Supplied text Block Start

MedXpress details the chromosome damage that seems to be caused by economic inequality; in other words, the more educated you are, the more protected your baby is against chromosome damage:
…[R]educed telomere length is a hallmark of cellular aging that, in adults, is associated with shorter lifespan and increased risk for conditions such as diabetes, obesity and cancer.
“As far as we know, this is the first study to suggest that, right from the gate, a mother’s education may impact what’s going on in her newborn at the cellular level,” said Janet Wojcicki, PhD, MPH, associate professor of pediatrics at UCSF and lead author on the study, which was published online Dec. 3 in the Journal of Perinatology. “It suggests that kids whose mothers aren’t afforded a real education may already be disadvantaged in their health at birth.”
Likened to the plastic tips of shoelaces, telomeres are repeating units of DNA at the ends of chromosomes that act as buffers against the loss of protein-coding DNA during cell division. While telomere shortening happens naturally with aging, mounting research indicates that the process is accelerated by psychological and biological stress.
…[O]ne report published earlier this year by researchers at the University of Sydney found that shorter telomeres in very young children predicted increased arterial thickness, an early sign of vascular disease, by age eight.

Supplied text Block End
Input data Block Start

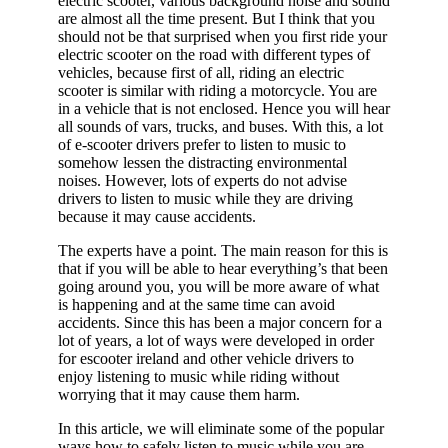
electric scooter, various background noise and sound
are almost all the time present. But I think that you
should not be that surprised when you first ride your
electric scooter on the road with different types of
vehicles, because first of all, riding an electric
scooter is similar with riding a motorcycle. You are
in a vehicle that is not enclosed. Hence you will hear
all sounds of vars, trucks, and buses. With this, a lot
of e-scooter drivers prefer to listen to music to
somehow lessen the distracting environmental
noises. However, lots of experts do not advise
drivers to listen to music while they are driving
because it may cause accidents.
The experts have a point. The main reason for this is
that if you will be able to hear everything’s that been
going around you, you will be more aware of what
is happening and at the same time can avoid
accidents. Since this has been a major concern for a
lot of years, a lot of ways were developed in order
for escooter ireland and other vehicle drivers to
enjoy listening to music while riding without
worrying that it may cause them harm.
In this article, we will eliminate some of the popular
ways how to safely listen to music while you are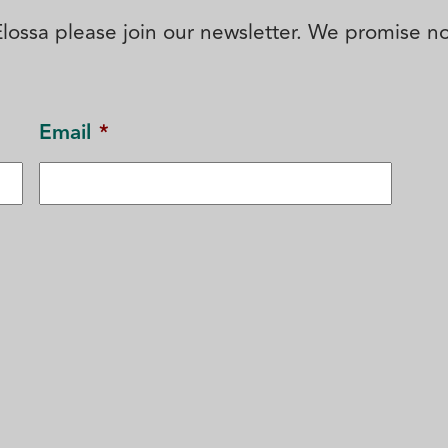
' Elossa please join our newsletter. We promise 
Email
*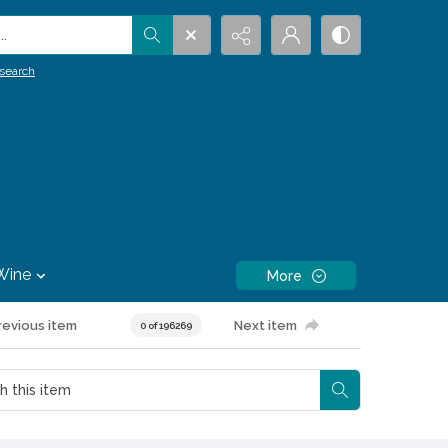
.
search
Wine
More
revious item
Next item
0 of 196269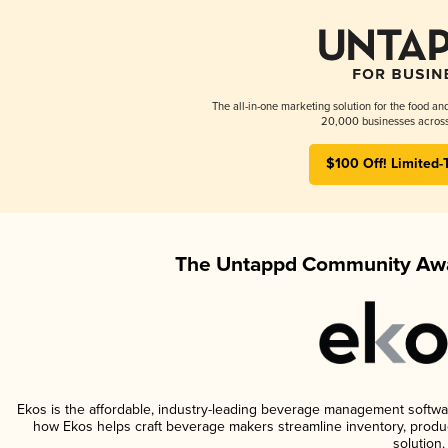
The all-in-one marketing solution for the food an
20,000 businesses across
$100 Off! Limited-
The Untappd Community Awa
Ekos is the affordable, industry-leading beverage management software 
how Ekos helps craft beverage makers streamline inventory, prod
solution.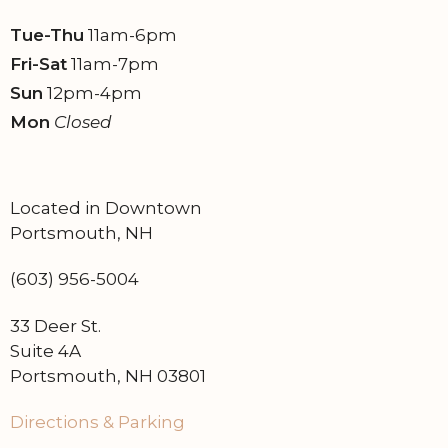
n
Tue-Thu
11am-6pm
Fri-Sat
11am-7pm
Sun
12pm-4pm
Mon
Closed
Located in Downtown
Portsmouth, NH
(603) 956-5004
33 Deer St.
Suite 4A
Portsmouth, NH 03801
Directions & Parking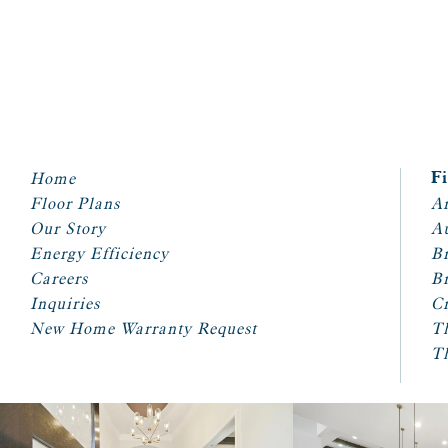
Home
F
Floor Plans
Ar
Our Story
A
Energy Efficiency
Br
Careers
Br
Inquiries
Cr
New Home Warranty Request
T
T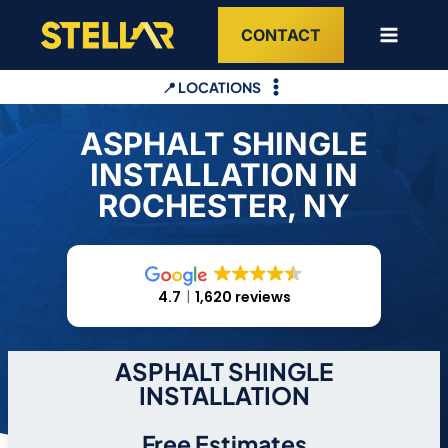
Skip
CONTACT
to
content
📍 LOCATIONS
ASPHALT SHINGLE
INSTALLATION IN
ROCHESTER, NY
4.7
1,620 reviews
ASPHALT SHINGLE
INSTALLATION
Free Estimates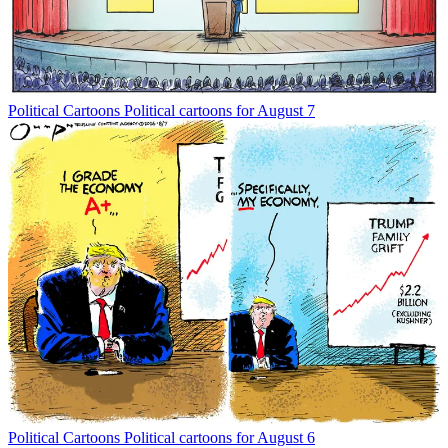
Political Cartoons
Political cartoons for August 7
Political Cartoons
Political cartoons for August 6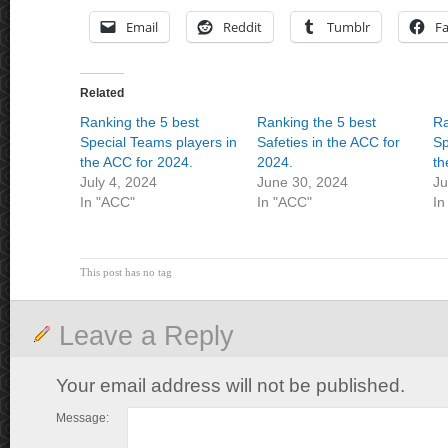
Email
Reddit
Tumblr
F
Related
Ranking the 5 best
Ranking the 5 best
Ra
Special Teams players in
Safeties in the ACC for
Sp
the ACC for 2024.
2024.
th
July 4, 2024
June 30, 2024
Ju
In "ACC"
In "ACC"
In
This post has no tag
Leave a Reply
Your email address will not be published.
Message:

Input data Block End

- _List of tasks_:
A - According to the telomere passage, why is reduced telomere length a concern?
B - Echo the telomere passage word for word from "Likened to the" to "by age eight.".
C - In the telomere passage, where was the study led by Janet Wojcicki published online?
The items above are separate material and are not part of the telomere passage.

- _Responses_:
A - Reduced telomere length is a hallmark of cellular aging. In adults, it is associated with a shorter lifespan and a higher risk of conditions such as diabetes, obesity and cancer.

B -
Likened to the plastic tips of shoelaces, telomeres are repeating units of DNA at the ends of chromosomes that act as buffers against the loss of protein-coding DNA during cell division. While telomere shortening happens naturally with aging, mounting research indicates that the process is accelerated by psychological and biological stress.
…[O]ne report published earlier this year by researchers at the University of Sydney found that shorter telomeres in very young children predicted increased arterial thickness, an early sign of vascular disease, by age eight.

C - It was published online on Dec. 3 in the Journal of Perinatology.